À faire
**1.** D'après le texte sur le manque de masques à l'hôpital, combien de masques chaque personne reçoit-elle pour la journée à la Pitié-Salpêtrière ?
**2.** Prolongez le texte sur le manque de masques à l'hôpital à partir de sa dernière phrase.

Texte de lecture
Illustration - en pleine tourmente

Les règles d’habillage et de déshabillage établies pour le personnel en contact avec un patient infecté n’ont cessé de s’adapter, non en fonction des besoins, mais en fonction des stocks de matériel. À l’hôpital de la Pitié-Salpêtrière, les masques sont distribués au compte-gouttes à raison de deux masques chirurgicaux et un masque FFP2 par personne pour la journée. Cela rend les gestes compliqués et limite les possibilités de se poser et de prendre une collation. En réanimation, ce n’est pas mieux, comme dit une infirmière de l’hôpital Beaujon : « On a eu deux masques FFP2 par jour, par 12 heures. Il faut faire un choix une pause-café ou une pause déjeuner, avec deux masques on a pas le droit aux deux. »

Données à analyser

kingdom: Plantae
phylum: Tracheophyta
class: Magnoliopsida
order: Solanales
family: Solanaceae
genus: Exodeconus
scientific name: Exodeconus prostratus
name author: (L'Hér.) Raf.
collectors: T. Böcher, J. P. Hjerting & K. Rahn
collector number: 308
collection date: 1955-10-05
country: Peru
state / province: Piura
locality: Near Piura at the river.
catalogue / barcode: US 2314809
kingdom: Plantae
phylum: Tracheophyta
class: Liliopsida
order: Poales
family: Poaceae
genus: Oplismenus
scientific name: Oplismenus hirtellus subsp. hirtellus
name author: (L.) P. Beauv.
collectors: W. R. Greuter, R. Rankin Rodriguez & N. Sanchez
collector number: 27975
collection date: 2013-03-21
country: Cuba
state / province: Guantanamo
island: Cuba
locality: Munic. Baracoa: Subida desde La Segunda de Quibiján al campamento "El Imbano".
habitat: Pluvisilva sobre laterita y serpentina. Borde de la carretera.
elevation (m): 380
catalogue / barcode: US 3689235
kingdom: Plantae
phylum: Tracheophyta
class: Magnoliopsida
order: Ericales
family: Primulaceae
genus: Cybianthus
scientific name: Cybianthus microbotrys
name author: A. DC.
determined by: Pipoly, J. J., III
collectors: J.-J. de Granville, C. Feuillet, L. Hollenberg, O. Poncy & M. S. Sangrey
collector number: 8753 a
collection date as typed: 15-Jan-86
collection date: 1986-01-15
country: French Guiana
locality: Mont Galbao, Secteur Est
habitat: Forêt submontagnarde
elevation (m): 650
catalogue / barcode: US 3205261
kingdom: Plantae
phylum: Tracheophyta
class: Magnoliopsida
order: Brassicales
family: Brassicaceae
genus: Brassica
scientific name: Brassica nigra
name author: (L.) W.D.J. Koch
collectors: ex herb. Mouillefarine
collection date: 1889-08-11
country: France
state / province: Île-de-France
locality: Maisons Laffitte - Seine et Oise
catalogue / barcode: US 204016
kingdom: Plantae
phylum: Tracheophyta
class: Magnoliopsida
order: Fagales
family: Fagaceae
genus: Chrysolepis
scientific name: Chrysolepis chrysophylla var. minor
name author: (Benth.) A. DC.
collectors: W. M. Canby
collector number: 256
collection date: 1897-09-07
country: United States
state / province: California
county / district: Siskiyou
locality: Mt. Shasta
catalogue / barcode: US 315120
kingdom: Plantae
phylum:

Liste des réponses
**1.** Deux masques chirurgicaux et un masque FFP2.

**2.**
Mais l’autre scandale est la pénurie de surblouses ! Des formations ont été faites pour expliquer comment les retirer en sortant de chaque chambre. Or, devant le peu de stocks dans les services d’hospitalisation classique, les cadres donnent deux surblouses par personne et une seule pour la nuit. Il faut utiliser la même pour chaque tournée de cinq ou six patients, à raison de deux tournées théoriques par jour. Afin de coller malgré tout aux recommandations, il faut mettre en plus des tabliers en plastique qui sont changés entre chaque chambre. Mais même les deux tournées quotidiennes relèvent du virtuel : en réalité, il faut entrer dans les chambres plus de deux fois par équipe, sans pouvoir changer la surblouse.

Un autre problème de taille va se poser. Pour endormir les patients et les maintenir dans cet état le temps nécessaire, il faut des drogues spéciales. Celles-ci sont maintenant « en tension » c’est-à-dire au bord de la rupture de stock ; elles sont donc données en petite quantité et il faut en redemander sans cesse.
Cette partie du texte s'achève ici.